President's Perspective – KHA Workforce Report Focuses on Challenges and Opportunities
(April 19, 2024) – The Kansas Hospital Association has published its annual Kansas Health Care Workforce Report. The report, shared with members during the recent district meetings, utilizes data gathered from various sources to illustrate the current pulse on health care workforce challenges in Kansas. KHA has developed talking points and template language for members to use when discussing workforce data, challenges and solutions.
The 2024 KHA Workforce Survey is the primary source of data, providing vacancy and turnover rates for 29 hospital-based and four clinic-based positions and highlighting those most in-demand positions statewide and regionally. With this information, we can gain a better understanding of the current workforce environment as well as what to expect in the future and, in turn, explain that to policymakers and the communities we serve. The data is designed to inform strategies for recruitment and retention to ensure Kansas hospitals have the capacity to support the health of their local communities.
This year, 110 Kansas hospitals participated in the survey, the highest participation in the last ten years. Thank you for your participation. It is important to note that statewide, turnover remains at record high levels while vacancies have declined but are still higher than pre-pandemic levels.
Turnover for approximately half of the jobs surveyed improved from last year’s numbers, but there are increases in turnover in pharmacy, surgery, housekeeping, dietary, occupational and physical therapies and APRNs. Vacancy rates statewide for nursing, respiratory therapy, laboratory and clinics have improved, but unfortunately, vacancies in the diagnostic imaging professions have worsened.
The report shows vacancy and turnover rates in 2023 for licensed practical nurses and registered nurses have declined from their peak in 2022, but nursing assistants’ vacancy and turnover rates are unchanged from 2022. Nineteen percent of hospital LPN positions and fifteen percent of hospital RN positions are vacant. Twenty percent of LPN and sixteen percent of RN positions were turned over throughout 2023. Other positions with the highest full-time vacancy rates are sonographer/ultrasound technologists (20 percent), nursing assistants (19 percent) and radiology technologists-certified (18 percent).
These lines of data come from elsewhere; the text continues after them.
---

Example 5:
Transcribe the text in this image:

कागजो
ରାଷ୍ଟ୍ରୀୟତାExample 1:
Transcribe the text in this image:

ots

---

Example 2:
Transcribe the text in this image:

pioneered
The overall employee turnover rate for surveyed health care positions in Kansas averaged 19 percent, with the occupations that turned over the most being housekeepers (34 percent), dietary aides (34 percent) and nursing assistants (30 percent).
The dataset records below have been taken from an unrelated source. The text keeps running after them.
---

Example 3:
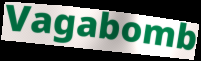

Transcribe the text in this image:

Vagabomb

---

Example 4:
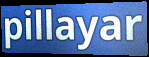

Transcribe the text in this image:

pillayar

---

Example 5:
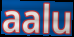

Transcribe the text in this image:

aalu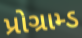
પ્રોગ્રામ્ડ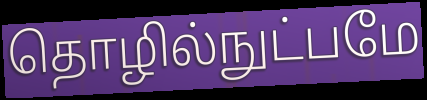
தொழில்நுட்பமே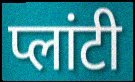
प्लांटी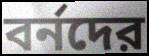
বর্নদেরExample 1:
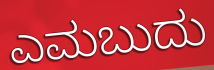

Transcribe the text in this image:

ಎಮಬುದು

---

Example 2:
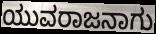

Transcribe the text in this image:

New Kansas Department of Labor data indicates respiratory therapists are now the fastest-growing occupation. The number of RTs needed by 2030 will be up by nearly 23 percent, while registered nurses have the highest number of jobs, with 3,192 new RN jobs created by 2030.
The report also includes breakdowns of vacancies and turnover geographically by seven regions. For the second year in a row, Southwest Kansas has the region with the highest vacancies (17 percent of jobs are open). The largest openings in that region include mammography technologists (67 percent), sonographer/ultrasound technologists (41 percent) and magnetic resonance imaging technologists (40 percent).
The report also notes enrollment in Kansas K-12 and post-secondary schools has continued to decline. Fewer students are seeking health care credentials, licenses and degrees, and in turn, working in health care in Kansas.
KHA continues to work with multiple stakeholders to combat these issues on a variety of fronts including resiliency and retention education efforts, new preceptor/mentor statewide trainings, events to promote health care careers, advancements of health care apprenticeship opportunities to allow hospitals to grow their own workforce and workforce executive roundtables that bring together colleges and hospitals to address these issues collaboratively.
KHA also continues to work with policymakers, encouraging their support of these efforts by enhancing existing inventive programs to encourage students to pursue health care careers and commit to working in Kansas following graduation, increasing support to collegiate health care programs to be able to enroll and graduate more students and providing assistance for hospitals lacking resources. We encourage members to use this data, along with the talking points, to have conversations in your local communities or initiate local media coverage on workforce challenges and solutions you are implementing.